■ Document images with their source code
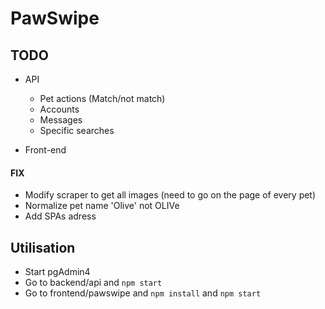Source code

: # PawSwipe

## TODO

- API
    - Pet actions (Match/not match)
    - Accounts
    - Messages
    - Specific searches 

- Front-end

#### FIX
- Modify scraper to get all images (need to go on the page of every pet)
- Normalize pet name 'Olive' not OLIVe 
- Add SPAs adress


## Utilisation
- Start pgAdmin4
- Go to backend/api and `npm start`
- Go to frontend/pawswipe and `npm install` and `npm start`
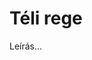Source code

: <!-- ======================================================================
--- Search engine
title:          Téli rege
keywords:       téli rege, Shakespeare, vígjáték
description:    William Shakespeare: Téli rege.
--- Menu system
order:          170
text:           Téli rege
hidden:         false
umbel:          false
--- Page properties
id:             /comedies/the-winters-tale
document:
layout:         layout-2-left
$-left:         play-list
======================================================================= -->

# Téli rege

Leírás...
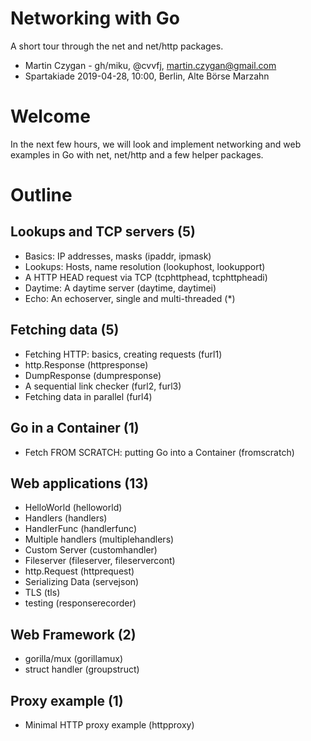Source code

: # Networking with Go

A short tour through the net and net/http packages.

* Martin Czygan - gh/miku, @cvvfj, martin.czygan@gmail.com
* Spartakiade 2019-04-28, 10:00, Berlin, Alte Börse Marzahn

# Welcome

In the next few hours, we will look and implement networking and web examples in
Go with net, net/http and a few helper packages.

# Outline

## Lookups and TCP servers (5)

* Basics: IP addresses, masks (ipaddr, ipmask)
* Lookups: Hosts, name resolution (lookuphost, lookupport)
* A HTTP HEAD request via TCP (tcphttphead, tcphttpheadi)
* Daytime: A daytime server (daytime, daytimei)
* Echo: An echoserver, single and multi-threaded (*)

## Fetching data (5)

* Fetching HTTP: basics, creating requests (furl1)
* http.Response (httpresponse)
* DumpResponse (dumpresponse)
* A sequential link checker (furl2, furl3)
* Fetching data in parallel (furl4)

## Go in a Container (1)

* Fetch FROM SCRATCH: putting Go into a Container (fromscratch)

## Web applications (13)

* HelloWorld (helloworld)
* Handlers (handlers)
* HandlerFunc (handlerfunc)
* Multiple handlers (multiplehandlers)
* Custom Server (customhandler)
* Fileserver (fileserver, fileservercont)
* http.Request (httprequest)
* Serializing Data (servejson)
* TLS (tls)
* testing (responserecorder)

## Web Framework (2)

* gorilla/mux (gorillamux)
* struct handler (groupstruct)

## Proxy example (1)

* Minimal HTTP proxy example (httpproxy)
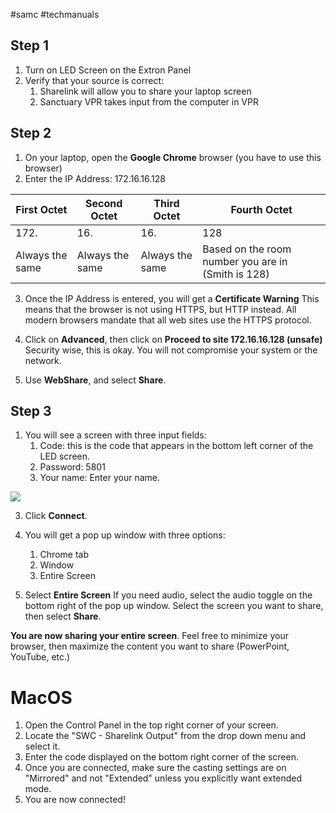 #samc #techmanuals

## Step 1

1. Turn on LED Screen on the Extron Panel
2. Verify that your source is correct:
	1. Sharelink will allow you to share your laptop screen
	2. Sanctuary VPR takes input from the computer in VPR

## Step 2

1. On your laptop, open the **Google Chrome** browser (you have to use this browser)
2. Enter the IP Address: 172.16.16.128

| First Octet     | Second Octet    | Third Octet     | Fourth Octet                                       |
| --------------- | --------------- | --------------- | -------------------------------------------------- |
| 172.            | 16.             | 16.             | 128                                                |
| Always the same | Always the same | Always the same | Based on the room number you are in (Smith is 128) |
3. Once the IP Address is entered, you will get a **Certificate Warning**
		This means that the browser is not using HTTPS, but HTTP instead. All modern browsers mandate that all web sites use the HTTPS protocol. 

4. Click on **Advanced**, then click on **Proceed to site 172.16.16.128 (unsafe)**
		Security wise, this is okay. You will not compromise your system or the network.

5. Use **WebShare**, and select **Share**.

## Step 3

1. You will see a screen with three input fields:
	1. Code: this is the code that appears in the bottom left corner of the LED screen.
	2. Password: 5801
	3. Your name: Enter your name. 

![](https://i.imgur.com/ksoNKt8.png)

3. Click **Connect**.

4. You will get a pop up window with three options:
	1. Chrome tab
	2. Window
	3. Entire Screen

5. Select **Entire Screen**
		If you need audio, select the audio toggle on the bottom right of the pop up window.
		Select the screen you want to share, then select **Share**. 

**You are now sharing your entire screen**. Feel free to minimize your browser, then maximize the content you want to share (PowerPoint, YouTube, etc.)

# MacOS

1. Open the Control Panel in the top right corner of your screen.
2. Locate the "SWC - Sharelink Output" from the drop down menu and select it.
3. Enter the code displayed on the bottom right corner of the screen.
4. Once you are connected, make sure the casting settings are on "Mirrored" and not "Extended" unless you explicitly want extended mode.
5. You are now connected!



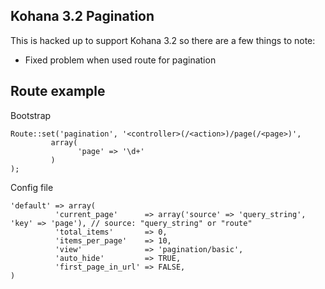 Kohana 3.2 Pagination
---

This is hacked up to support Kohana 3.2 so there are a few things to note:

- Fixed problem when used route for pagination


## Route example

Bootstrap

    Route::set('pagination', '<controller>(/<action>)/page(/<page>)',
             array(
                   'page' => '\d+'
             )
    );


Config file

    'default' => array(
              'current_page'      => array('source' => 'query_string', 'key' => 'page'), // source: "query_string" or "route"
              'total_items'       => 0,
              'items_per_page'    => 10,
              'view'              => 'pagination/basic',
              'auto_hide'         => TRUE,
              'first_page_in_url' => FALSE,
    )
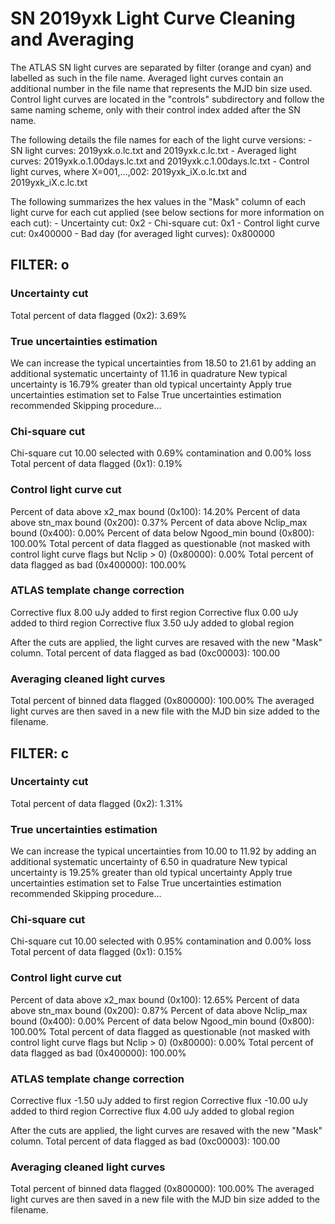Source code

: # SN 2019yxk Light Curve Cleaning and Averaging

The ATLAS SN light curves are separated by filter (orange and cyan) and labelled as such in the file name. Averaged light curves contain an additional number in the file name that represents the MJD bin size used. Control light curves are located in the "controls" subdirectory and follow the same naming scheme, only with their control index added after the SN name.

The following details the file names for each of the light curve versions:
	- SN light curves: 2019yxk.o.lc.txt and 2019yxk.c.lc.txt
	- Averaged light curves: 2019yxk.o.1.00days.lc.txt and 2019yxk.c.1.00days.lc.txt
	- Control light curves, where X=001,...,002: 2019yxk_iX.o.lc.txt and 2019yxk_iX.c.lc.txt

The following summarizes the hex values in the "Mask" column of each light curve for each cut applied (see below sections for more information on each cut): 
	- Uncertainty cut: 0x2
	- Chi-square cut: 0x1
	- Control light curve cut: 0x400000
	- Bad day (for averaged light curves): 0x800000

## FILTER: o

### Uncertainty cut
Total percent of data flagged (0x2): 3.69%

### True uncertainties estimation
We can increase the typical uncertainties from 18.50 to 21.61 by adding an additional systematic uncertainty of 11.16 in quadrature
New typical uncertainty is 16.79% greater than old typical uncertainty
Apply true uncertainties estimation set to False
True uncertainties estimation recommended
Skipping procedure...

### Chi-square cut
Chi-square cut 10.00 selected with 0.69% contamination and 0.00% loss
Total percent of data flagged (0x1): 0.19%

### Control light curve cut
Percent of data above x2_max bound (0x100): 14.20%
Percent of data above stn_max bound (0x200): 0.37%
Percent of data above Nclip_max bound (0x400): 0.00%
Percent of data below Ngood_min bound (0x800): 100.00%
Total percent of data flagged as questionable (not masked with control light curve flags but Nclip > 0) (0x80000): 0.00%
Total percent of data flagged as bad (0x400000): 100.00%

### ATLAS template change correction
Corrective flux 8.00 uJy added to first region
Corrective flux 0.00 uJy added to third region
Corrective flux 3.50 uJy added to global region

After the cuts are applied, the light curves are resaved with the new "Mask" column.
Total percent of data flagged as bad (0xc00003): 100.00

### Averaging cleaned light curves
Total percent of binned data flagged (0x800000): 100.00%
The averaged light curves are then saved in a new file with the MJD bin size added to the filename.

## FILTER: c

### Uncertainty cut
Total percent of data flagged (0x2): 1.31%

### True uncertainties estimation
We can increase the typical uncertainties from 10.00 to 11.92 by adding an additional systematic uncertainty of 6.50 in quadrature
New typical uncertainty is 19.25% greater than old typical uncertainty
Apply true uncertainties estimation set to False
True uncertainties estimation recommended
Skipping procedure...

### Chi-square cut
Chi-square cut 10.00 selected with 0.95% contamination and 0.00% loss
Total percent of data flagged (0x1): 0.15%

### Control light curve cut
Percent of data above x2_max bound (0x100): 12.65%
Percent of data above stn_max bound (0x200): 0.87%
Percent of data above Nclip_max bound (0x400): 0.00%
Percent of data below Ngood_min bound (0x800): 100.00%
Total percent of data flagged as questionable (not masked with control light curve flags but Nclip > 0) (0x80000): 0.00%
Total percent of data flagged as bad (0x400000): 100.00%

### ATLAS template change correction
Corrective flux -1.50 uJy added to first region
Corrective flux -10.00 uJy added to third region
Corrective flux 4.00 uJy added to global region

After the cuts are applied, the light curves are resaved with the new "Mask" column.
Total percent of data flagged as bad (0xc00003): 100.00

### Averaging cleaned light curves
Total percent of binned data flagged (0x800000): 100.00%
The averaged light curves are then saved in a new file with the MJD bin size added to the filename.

■ Job item
Give back, word for word, the lines of the listing from its start through the line holding "Networking with Go", including both ends. Leave the pictures out.

■ Task output
Source code

: # PawSwipe

## TODO

- API
    - Pet actions (Match/not match)
    - Accounts
    - Messages
    - Specific searches 

- Front-end

#### FIX
- Modify scraper to get all images (need to go on the page of every pet)
- Normalize pet name 'Olive' not OLIVe 
- Add SPAs adress


## Utilisation
- Start pgAdmin4
- Go to backend/api and `npm start`
- Go to frontend/pawswipe and `npm install` and `npm start`
Source code

: <!-- ======================================================================
--- Search engine
title:          Téli rege
keywords:       téli rege, Shakespeare, vígjáték
description:    William Shakespeare: Téli rege.
--- Menu system
order:          170
text:           Téli rege
hidden:         false
umbel:          false
--- Page properties
id:             /comedies/the-winters-tale
document:
layout:         layout-2-left
$-left:         play-list
======================================================================= -->

# Téli rege

Leírás...
Source code

: # Networking with Go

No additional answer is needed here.